Once again, Nature has put everything to bed. The vibrant greens that colored our world from roughly May through September are now dulled as the trees and plants settle in for their long-awaited rest, or obliterated altogether. And it is a much-needed hiatus, considering how hard they work, not only to provide their own means of survival, but to purify the air we breathe and the water we drink.

I look outside every morning and see my gardens, flat now, lifeless, appearing only when Nature chooses to impart a milder touch to the cold air. What is still visible is now a drab olive color or brown, and not a single flower lingers. The first few snows we’ve had obliterated everything, which is a small blessing of sorts, as I’m not reminded as often of what it looked like just a few short weeks ago. But when those snows recede during a warm or rainy spell, I realize that I’ve come to love seeing the bare ground again, albeit its short tenure before the next onslaught.

Not long ago, I spent a few peaceful hours opening the seed heads that I’d harvested from my annual flowers awhile back. While it is time-consuming, there is something richly rewarding about breaking open those tiny life-filled receptacles to release the seeds whose natural impulse is to be set free to procreate. It is always a task I look forward to, as those tightly-packed clusters hold such great promise! And for all the years I’ve been doing this, I’ve never once been disappointed by what Nature gives me in the form of a reward the following spring.

Flower seeds are remarkable in the myriad forms they take, some, like nasturtiums, large and easy to handle, while others, such as those of the petunia, not much more than a dark-gray dust. Yet in the tiniest speck exists all the genetic material necessary to produce a plant of surprising stature and beauty. That a single thing that is smaller than the point of a pin can evolve into something so wondrous is nothing short of miraculous. And this is what I hold in my hand each year when I process the seeds for next year’s garden. It is, if nothing else, a humbling experience.

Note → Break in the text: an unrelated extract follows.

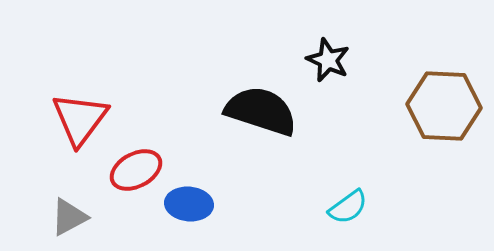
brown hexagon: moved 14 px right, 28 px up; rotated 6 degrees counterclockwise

Yes, winter definitely has its downside and challenges. But I’ve lived here all my life, so none of it is new to me. I understand and accept how Nature works and know that there is a purpose to all she does. In temperate regions, trees have to rest for part of the year to recharge their batteries. Tender plants must die and decompose to make way for others, while the soil must also enter a period of relaxation as it renews itself to sustain another year’s worth of growth. It’s a process that has gone on for millions of years and that will go on as long as this great green Earth of ours continues its cosmic dance.

As daunting as winter in Maine can be, how fortunate we are that Nature makes it all so lovely to behold, to wonder at, and to enjoy!